ACTION ITEM A: List every film title in the text on Kenneth Anger and Sylvie Fleury that is directly followed by a year in parentheses, and give each with its year.
ACTION ITEM B: Put this sentence from the text on Kenneth Anger and Sylvie Fleury into Spanish: "Twinkle (1992) is a very simple film shot in one continuous take from a single fixed viewpoint."
ACTION ITEM C: Please pick up the text on Kenneth Anger and Sylvie Fleury after its last sentence and carry it on.

STUDY TEXT:
From his first film role as Puck in Max Reinhardt’s adaptation of A Midsummer’s Night Dream (1935) at the tender age of seven, Kenneth Anger’s opus of underground filmmaking, publications and unfinished projects have never been able to resist an engagement with popular American film. Hollywood Babylon, published in 1959 was Anger’s open love letter to the golden era of Hollywood film, unveiling the corrupt underbelly of all that sparkled by intimating a kind of Hollywood action that resisted celluloid. Anger had made earlier attempts to capture the alluring decline of this small civilization in his film script “Puce Women.” The six-minute fragment titled Puce Moment (1949), a eulogy to the kind of woman who became interchangeable with this particular milieu, is all that now remains of the abandoned project.

It is a rich immersion in the lost afternoon of a starlet and in an old index of glamour. The ritual of dressing shown here is a rite of otherness: a rococo of shimmying bugle beads, a wave of jet fringing that flies, an airing of faded names for once fashionable colours. This attention to the details of dress as talismans of social belonging was later explored by Anger in Scorpio Rising (1963) and Kustom Kar Kommandos (1964) but in Puce Moment it reverberates with a mysticism that is not drawn from the 1920s. The film’s soundtrack was initially Overture to Verdi’s opera I Villi, but this was replaced in 1966 by a folk-inspired score by Johnathan Halper with lyrics that muse on the life of a hermit. The hippy-sounding musical overlay evokes the menace that stalked the homes of the Hollywood hills in the late sixties, a menace that was immortalised in the killing of the actress Sharon Tate and others by the Manson clan. Anger’s protégé at that point in time, actor Bobby Beausoleil, was linked to the clan and the director has never shied from profiting from the power of this association.

The Swiss artist Sylvie Fleury is perhaps best known for her stockpiles of shopping bags and purchases of luxury branded goods that she amasses on the floors of international art galleries. Her first solo exhibition in Britain, Life Can Get Heavy, Mascara Shouldn’t in Laure Genillard Gallery, 1998, reflected, in its title at least, the contradiction between work made by a woman conscious of feminism but at the same time confronted with a material world full of hedonistic possibility. Surprisingly, it is in the predominantly masculine medium of film that Fleury excels her arguments as a female consumer. Twinkle (1992) is a very simple film shot in one continuous take from a single fixed viewpoint. It features a woman trying on a series of different shoes and outfits in her bedroom while she listens to a record of high-pitched American hits from the 1950s.

SUPPLIED MATERIAL:
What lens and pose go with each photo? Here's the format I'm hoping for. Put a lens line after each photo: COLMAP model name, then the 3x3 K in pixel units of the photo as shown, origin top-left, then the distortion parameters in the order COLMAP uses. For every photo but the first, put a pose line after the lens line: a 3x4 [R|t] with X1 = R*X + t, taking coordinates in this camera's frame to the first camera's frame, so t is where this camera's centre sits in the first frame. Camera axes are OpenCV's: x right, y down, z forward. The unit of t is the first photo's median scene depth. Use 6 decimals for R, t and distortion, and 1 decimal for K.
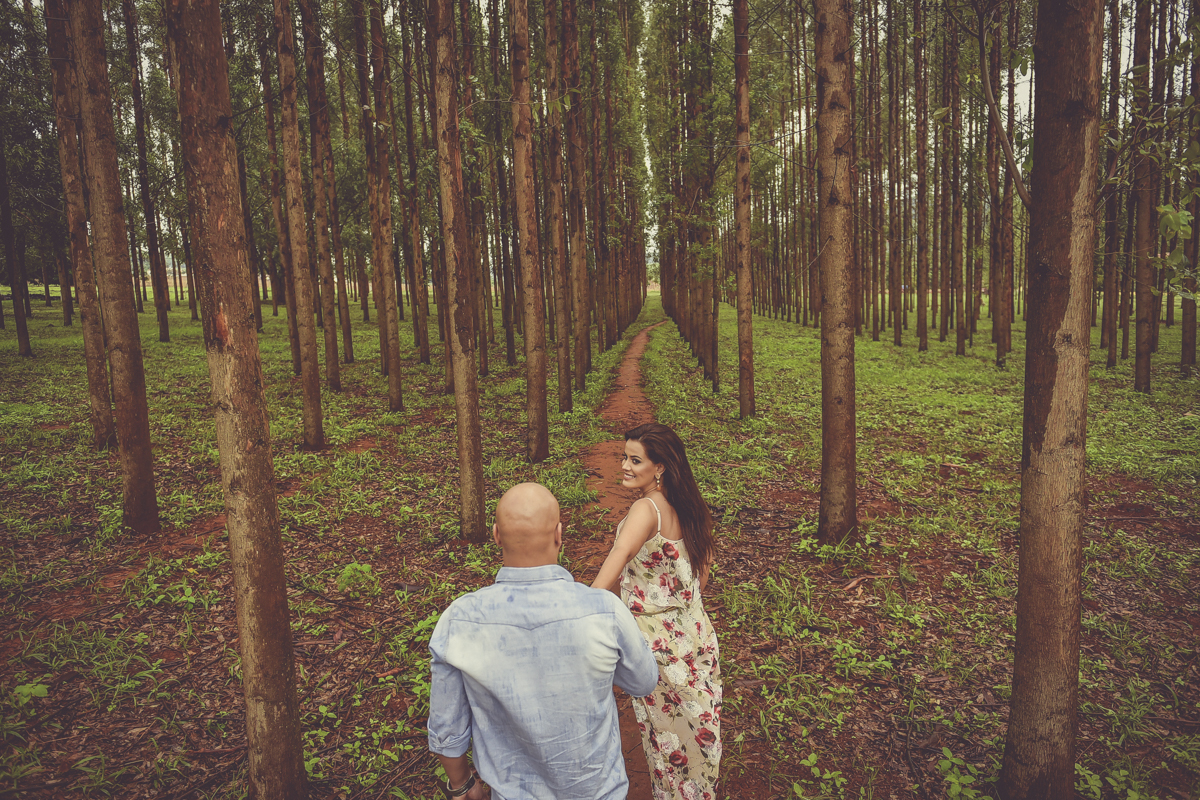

WRITTEN RESPONSE A:
A Midsummer's Night Dream (1935)
Puce Moment (1949)
Scorpio Rising (1963)
Kustom Kar Kommandos (1964)
Twinkle (1992)

WRITTEN RESPONSE B: Twinkle (1992) es una película muy sencilla filmada en una única toma continua desde un solo punto de vista fijo.

WRITTEN RESPONSE C:
Twinkle instantly conjures the sense of excitation that getting ready for a night out arouses, but this soon passes when we begin to realise that the woman isn’t going anywhere. As the film continues, we see her ever more caught up in an inevitable cycle of indecision bound by the number of shoes she owns. As the tempo of the music and the trying on of outfits begin to slide apart, the scene undoes itself and begins to resemble a strangely solipsistic ceremony, where the outfits are performed as dazzling burdens for the body rather than mere party clothes.

The still focus of the film presents us with a detailed view of women’s fashion from the early nineties in a perfectly modelled array: from Vivienne Westwood’s “Voyage to Cythera” collection, John Fluevog’s platform heels popularised at the time by Lady Miss Kier, to Azzedine Alaïa’s reworking of the Parisian clothing store Tati’s red and white plaid insignia, all sorts of directions are covered.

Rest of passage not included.